Un vero e proprio revisionismo storico che abbatte tutte le certezze del cosiddetto uomo della strada. L’Unità d’Italia un imbroglio ed un ladrocinio dei Savoia, e sembra si voglia dire qualcosa a chi vorrebbe la Padania indipendente, contrapponendole un Sud borbonico dalla storia gloriosa e fondamentalmente più avanzato del Nord. Vero, sì, ma lo scopo adesso è dividere, il senso è lo stesso, da una parte e dall’altra.
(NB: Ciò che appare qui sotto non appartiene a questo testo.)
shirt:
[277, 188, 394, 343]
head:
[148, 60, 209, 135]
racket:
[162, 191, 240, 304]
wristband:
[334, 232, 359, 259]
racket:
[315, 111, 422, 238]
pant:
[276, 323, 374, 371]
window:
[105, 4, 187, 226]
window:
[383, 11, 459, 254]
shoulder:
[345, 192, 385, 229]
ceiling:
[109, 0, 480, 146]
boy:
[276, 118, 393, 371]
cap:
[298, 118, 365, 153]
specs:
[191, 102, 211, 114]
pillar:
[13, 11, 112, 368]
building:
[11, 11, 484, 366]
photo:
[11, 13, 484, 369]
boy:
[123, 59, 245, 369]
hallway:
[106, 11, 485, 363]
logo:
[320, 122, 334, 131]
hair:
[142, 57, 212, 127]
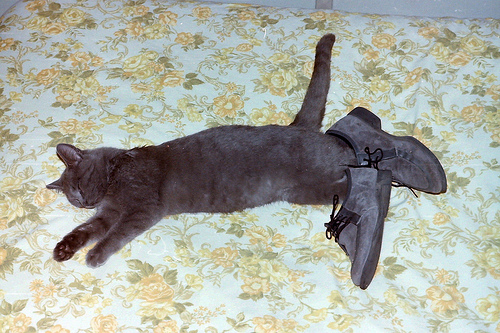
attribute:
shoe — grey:
[325, 171, 385, 287]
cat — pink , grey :
[40, 28, 358, 265]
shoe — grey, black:
[328, 160, 399, 292]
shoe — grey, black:
[335, 91, 455, 202]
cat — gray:
[30, 110, 307, 286]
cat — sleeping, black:
[37, 107, 385, 322]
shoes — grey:
[288, 88, 440, 281]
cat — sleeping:
[57, 120, 367, 259]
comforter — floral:
[15, 28, 445, 316]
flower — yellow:
[117, 46, 217, 106]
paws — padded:
[23, 230, 99, 286]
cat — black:
[45, 129, 330, 265]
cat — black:
[56, 100, 376, 285]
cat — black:
[27, 103, 298, 259]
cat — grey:
[24, 120, 292, 261]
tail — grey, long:
[280, 21, 383, 161]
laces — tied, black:
[318, 215, 372, 253]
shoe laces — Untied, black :
[366, 141, 381, 163]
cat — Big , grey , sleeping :
[39, 63, 369, 281]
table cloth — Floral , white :
[1, 2, 493, 323]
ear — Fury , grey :
[50, 136, 90, 168]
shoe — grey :
[327, 111, 452, 201]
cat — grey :
[14, 41, 352, 258]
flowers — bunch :
[121, 251, 185, 311]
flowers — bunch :
[232, 256, 272, 303]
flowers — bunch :
[400, 261, 485, 330]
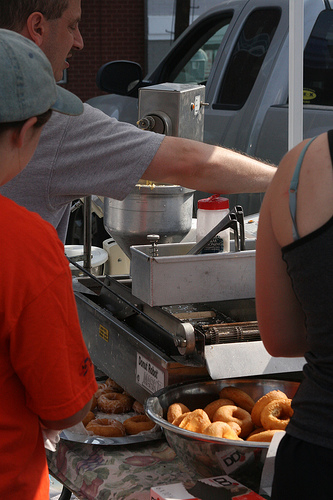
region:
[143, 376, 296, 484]
a metal bowl on the table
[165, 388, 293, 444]
brown donuts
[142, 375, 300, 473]
a metal bowl full of donuts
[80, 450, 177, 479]
a white table cloth on the table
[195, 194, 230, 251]
a clear bottle with a red top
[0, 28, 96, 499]
a person wearing a red shirt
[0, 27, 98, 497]
a person wearing a blue cap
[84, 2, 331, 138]
a silver truck parked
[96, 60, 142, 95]
a mirror off of the truck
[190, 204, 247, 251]
silver tongs on the side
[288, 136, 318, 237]
light blue bra strap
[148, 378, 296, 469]
metal bowl full of donuts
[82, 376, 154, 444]
plate with donuts on it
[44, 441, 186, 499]
floral pattern on the table cloth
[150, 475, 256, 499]
box of plastic gloves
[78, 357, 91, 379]
black logo on the red shirt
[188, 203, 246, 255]
two handles for metal spatulas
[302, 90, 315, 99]
yellow oval sticker on the window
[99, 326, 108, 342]
yellow label on the donut machine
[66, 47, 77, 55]
brown mustache on the man's face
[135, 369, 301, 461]
freshly fried golden doughnuts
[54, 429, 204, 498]
vinyl fruit table cloth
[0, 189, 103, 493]
bright red tee shirt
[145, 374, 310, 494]
large shiny silver bowl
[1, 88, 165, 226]
grey jersey tee shirt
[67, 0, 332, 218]
parked shiny silver truck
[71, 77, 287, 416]
large doughnut frying machine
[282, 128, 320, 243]
light blue bra strap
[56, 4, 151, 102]
red brick building with grey cement grouting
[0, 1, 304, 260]
man making fried dough nuts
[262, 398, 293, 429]
a large doughnut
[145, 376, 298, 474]
part of a large gray bowl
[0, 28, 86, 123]
part of a baseball cap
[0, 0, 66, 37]
part of a man's short cut hair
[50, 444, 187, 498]
a colorful tablecloth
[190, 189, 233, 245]
part of a red and white bottle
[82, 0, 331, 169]
part of a white truck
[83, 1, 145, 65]
part of a brick building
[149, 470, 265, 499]
part of a trashcan box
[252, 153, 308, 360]
part of a woman's arm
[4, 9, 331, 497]
people are in a kitchen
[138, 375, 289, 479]
a bowl with donuts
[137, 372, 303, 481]
brown donuts are cooked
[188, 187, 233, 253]
a white bottle with red lid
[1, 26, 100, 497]
boy wears shirt color orange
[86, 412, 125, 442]
a cooked donut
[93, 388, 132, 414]
a cooked donut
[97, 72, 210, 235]
a mixer behind an arm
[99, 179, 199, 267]
a bowl of silver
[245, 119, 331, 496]
woman with a black dress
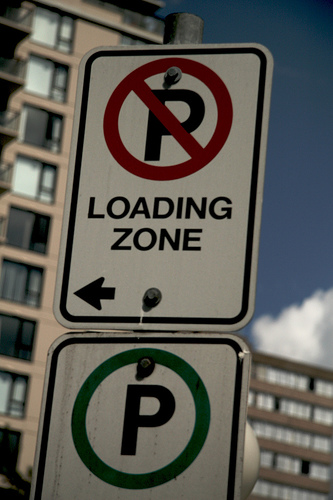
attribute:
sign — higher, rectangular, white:
[53, 43, 273, 333]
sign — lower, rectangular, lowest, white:
[29, 330, 251, 499]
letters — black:
[88, 88, 205, 455]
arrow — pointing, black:
[72, 277, 116, 311]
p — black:
[120, 384, 175, 456]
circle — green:
[71, 348, 211, 490]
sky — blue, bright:
[155, 1, 331, 352]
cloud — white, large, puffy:
[250, 286, 332, 369]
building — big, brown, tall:
[0, 0, 332, 499]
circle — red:
[104, 58, 233, 182]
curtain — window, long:
[31, 8, 58, 48]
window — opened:
[308, 376, 315, 392]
L’Italia è fatta da un secolo e mezzo ormai e, diciamolo, quei giovani che furono mandati a morire sul Massiccio del Grappa morirono credendoci e gridando “Savoia” anche se si trattava di contadini pugliesi.
Almeno per rispetto nei loro confronti, e per rispetto verso chi resistette, molti anni dopo, ai nazisti e fascisti da semplice cittadino, da militare, da carabiniere o da sacerdote, non se ne dovrebbe parlare più. L’Italia unita c’è, e quell’unità che servì al potere dei Savoia allora, adesso servirebbe e serve alla gente italiana che dall’unità e dal restare unita trae un bel vantaggio. Lo hanno testimoniato i anche balconi della prima fase Covid. Se restiamo uniti siamo forti.
Lo dice il Papa riferendosi alla politica internazionale. Figuriamoci cosa ne sarebbe di una singola nazione come l’Italia, se si dividesse! Allora finiamola di basare le nostre verità piccolo borghesi sullo schiavismo di Garibaldi, sulle trame demoniache del ’68, sul presunto satanismo della sinistra, tutte revisioni gettate ad hoc nei media per confondere e dividere. Il bene ed il male camminano insieme nella Storia, ma è solo il bene che fa progredire l’umanità. E di progressi ne abbiamo fatti!
Allora non lasciamoci tentare, continuiamo sulla via maestra, continuiamo a credere che uniti si va avanti, che lo straniero che bussa alla nostra porta non è un nemico, che la politica economica internazionale debba cambiare per non lasciare al palo gli ultimi della Terra. Così cambieremo in meglio il mondo. Basta guerre, basta logiche di guerra anche nella ricerca scientifica, basta con la distruzione dell’ambiente, basta asservire l’economia alle logiche di guerra, ne abbiamo abbastanza.
Ma … e i gilet arancioni? (direte voi). Ci arrivo subito. Dicono che la pandemia non esiste, che muoiono solo gli ottantenni malati…. Gli facesse schifo che in Italia, nell’Italia unita, gli ottantenni malati si curano in ospedale come qualsiasi altro essere umano.
Dov’erano i gilet arancioni quando si chiudevano gli ospedali e si tagliavano i posti letto, dov’erano quando alla Sanità Pubblica sottraevano risorse? Dov’eravamo noi, mentre ci davano da bere che Nord e Sud devono essere divisi? Dov’eravamo noi quando ci convincevano che il nostro vero problema sono gli immigrati? Ci siamo lasciati dividere, abbiamo creduto a tutto. Era il gilet arancione che è in noi. Indossiamo adesso un colore più sobrio e ricominciamo, perché adesso ce n’è bisogno.